*** SOURCE RECORDS Section Begins ***
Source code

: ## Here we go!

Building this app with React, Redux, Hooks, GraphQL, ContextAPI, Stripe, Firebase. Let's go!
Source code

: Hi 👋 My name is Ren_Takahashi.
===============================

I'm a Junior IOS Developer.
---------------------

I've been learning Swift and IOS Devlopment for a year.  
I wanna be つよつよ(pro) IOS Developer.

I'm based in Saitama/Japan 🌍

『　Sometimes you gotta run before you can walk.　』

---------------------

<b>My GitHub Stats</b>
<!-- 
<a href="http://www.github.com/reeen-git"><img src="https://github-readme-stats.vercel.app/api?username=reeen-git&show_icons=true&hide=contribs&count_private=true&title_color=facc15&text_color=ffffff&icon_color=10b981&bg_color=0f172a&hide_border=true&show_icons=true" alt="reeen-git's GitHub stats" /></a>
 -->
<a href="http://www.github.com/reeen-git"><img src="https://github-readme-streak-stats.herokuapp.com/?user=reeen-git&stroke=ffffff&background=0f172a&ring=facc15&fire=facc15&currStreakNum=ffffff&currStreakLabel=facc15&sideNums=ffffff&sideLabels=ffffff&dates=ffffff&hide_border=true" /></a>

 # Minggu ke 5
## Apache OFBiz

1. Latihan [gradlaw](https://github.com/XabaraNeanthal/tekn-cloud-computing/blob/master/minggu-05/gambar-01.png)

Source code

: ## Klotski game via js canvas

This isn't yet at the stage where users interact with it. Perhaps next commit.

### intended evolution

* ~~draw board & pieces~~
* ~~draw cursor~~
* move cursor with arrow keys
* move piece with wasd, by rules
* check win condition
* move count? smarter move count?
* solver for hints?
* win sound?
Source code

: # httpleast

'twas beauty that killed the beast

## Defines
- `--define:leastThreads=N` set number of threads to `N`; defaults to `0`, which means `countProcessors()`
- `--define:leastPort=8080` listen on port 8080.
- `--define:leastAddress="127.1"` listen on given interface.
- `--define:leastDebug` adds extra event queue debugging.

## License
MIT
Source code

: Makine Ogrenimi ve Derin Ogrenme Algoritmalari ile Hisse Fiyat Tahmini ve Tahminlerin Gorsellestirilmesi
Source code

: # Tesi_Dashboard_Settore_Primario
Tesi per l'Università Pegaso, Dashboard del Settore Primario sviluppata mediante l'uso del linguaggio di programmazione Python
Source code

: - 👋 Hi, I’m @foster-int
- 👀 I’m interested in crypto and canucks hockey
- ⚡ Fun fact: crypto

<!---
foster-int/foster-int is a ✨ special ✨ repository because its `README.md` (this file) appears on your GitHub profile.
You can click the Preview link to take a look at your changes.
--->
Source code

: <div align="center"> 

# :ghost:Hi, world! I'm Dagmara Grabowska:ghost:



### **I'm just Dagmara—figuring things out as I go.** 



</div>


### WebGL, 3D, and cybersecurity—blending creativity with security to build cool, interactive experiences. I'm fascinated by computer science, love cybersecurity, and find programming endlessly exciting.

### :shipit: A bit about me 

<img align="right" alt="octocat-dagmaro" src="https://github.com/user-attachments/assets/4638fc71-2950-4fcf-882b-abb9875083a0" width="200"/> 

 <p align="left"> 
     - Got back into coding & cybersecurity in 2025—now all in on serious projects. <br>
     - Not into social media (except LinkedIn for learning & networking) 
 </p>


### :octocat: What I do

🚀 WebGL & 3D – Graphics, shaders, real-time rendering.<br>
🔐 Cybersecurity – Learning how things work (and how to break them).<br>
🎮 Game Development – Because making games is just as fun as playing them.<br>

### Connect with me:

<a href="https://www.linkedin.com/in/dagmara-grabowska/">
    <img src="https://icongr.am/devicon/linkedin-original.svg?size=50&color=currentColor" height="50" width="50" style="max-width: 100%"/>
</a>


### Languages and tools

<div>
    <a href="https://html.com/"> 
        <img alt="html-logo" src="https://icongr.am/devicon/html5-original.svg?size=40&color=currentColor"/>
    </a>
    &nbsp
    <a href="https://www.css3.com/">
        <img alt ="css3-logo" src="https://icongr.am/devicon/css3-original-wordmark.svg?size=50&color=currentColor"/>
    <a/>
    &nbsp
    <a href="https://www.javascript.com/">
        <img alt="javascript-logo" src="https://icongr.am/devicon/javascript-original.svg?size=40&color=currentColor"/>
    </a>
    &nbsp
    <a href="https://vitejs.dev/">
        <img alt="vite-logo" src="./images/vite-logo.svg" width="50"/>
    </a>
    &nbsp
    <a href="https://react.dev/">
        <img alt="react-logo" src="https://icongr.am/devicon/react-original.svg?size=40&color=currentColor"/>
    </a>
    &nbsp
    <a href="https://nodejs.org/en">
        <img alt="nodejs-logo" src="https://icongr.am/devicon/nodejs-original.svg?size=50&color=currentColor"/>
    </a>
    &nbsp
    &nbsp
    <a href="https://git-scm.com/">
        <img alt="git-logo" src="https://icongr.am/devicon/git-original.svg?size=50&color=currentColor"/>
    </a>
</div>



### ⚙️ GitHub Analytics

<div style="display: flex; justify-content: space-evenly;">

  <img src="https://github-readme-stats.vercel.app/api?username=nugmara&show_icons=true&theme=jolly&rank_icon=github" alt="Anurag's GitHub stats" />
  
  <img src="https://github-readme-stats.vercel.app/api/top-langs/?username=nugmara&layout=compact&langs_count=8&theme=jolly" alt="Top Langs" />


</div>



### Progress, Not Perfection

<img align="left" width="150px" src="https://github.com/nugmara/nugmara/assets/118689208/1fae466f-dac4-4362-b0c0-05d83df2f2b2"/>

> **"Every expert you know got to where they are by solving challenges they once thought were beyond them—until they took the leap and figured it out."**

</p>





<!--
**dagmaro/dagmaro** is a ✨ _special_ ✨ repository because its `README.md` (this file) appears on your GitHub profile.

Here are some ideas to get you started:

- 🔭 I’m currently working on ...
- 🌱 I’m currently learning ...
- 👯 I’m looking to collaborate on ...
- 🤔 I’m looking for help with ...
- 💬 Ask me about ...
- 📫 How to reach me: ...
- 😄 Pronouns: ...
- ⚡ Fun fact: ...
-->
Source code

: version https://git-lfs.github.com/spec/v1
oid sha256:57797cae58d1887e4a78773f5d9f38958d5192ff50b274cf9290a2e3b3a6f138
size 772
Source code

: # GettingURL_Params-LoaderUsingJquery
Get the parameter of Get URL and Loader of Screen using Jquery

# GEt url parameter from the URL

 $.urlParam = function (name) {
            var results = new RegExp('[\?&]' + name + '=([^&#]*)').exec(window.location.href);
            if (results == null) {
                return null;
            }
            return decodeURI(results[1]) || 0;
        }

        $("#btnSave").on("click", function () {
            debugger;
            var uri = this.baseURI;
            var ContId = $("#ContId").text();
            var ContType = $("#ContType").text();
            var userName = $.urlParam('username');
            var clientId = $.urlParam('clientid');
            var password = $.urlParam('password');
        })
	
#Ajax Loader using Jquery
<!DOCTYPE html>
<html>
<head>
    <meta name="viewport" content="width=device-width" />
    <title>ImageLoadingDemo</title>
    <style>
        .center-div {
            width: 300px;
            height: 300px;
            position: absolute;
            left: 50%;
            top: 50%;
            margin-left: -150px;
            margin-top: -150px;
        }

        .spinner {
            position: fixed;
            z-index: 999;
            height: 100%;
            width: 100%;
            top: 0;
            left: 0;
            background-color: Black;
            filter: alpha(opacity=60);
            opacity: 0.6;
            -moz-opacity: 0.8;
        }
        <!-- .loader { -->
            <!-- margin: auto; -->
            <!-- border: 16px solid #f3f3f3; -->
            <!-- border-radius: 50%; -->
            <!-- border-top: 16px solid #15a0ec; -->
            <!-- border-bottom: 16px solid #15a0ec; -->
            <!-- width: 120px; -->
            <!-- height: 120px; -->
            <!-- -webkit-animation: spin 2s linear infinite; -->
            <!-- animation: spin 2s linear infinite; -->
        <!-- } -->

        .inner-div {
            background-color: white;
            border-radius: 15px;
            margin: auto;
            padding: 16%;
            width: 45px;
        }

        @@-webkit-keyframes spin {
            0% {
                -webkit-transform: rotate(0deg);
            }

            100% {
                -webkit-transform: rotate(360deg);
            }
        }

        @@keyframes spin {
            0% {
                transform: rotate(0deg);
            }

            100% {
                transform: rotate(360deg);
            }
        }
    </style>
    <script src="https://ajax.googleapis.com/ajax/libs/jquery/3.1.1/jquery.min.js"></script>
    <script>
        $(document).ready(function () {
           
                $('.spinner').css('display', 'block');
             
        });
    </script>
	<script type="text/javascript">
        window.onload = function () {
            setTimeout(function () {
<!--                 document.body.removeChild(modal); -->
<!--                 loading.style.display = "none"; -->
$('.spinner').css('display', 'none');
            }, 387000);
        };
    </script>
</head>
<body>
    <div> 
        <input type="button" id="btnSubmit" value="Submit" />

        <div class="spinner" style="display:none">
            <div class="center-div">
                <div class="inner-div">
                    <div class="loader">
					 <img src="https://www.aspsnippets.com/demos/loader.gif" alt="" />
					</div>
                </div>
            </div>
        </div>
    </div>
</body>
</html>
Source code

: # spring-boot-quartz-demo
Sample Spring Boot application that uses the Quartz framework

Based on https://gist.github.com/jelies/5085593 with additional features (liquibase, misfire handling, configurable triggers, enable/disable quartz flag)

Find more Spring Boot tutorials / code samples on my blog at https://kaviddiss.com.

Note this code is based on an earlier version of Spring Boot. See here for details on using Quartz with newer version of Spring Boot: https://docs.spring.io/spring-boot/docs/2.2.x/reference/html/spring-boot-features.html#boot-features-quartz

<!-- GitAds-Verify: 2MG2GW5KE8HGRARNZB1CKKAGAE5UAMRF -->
*** SOURCE RECORDS Section Ends ***
■ EXERCISE INSTRUCTIONS ■
Render the lines of the material starting at the line that contains "name is Ren_Takahashi." and ending at the line that contains "killed the beast" as a Markdown table with the columns Row and Line, leaving out blank lines.

■ WRITTEN ANSWER ■
| Row | Line |
|---|---|
| 1 | : Hi 👋 My name is Ren_Takahashi. |
| 2 | =============================== |
| 3 | I'm a Junior IOS Developer. |
| 4 | --------------------- |
| 5 | I've been learning Swift and IOS Devlopment for a year.   |
| 6 | I wanna be つよつよ(pro) IOS Developer. |
| 7 | I'm based in Saitama/Japan 🌍 |
| 8 | 『　Sometimes you gotta run before you can walk.　』 |
| 9 | --------------------- |
| 10 | <b>My GitHub Stats</b> |
| 11 | <!--  |
| 12 | <a href="http://www.github.com/reeen-git"><img src="https://github-readme-stats.vercel.app/api?username=reeen-git&show_icons=true&hide=contribs&count_private=true&title_color=facc15&text_color=ffffff&icon_color=10b981&bg_color=0f172a&hide_border=true&show_icons=true" alt="reeen-git's GitHub stats" /></a> |
| 13 |  --> |
| 14 | <a href="http://www.github.com/reeen-git"><img src="https://github-readme-streak-stats.herokuapp.com/?user=reeen-git&stroke=ffffff&background=0f172a&ring=facc15&fire=facc15&currStreakNum=ffffff&currStreakLabel=facc15&sideNums=ffffff&sideLabels=ffffff&dates=ffffff&hide_border=true" /></a> |
| 15 |  # Minggu ke 5 |
| 16 | ## Apache OFBiz |
| 17 | 1. Latihan [gradlaw](https://github.com/XabaraNeanthal/tekn-cloud-computing/blob/master/minggu-05/gambar-01.png) |
| 18 | Source code |
| 19 | : ## Klotski game via js canvas |
| 20 | This isn't yet at the stage where users interact with it. Perhaps next commit. |
| 21 | ### intended evolution |
| 22 | * ~~draw board & pieces~~ |
| 23 | * ~~draw cursor~~ |
| 24 | * move cursor with arrow keys |
| 25 | * move piece with wasd, by rules |
| 26 | * check win condition |
| 27 | * move count? smarter move count? |
| 28 | * solver for hints? |
| 29 | * win sound? |
| 30 | Source code |
| 31 | : # httpleast |
| 32 | 'twas beauty that killed the beast |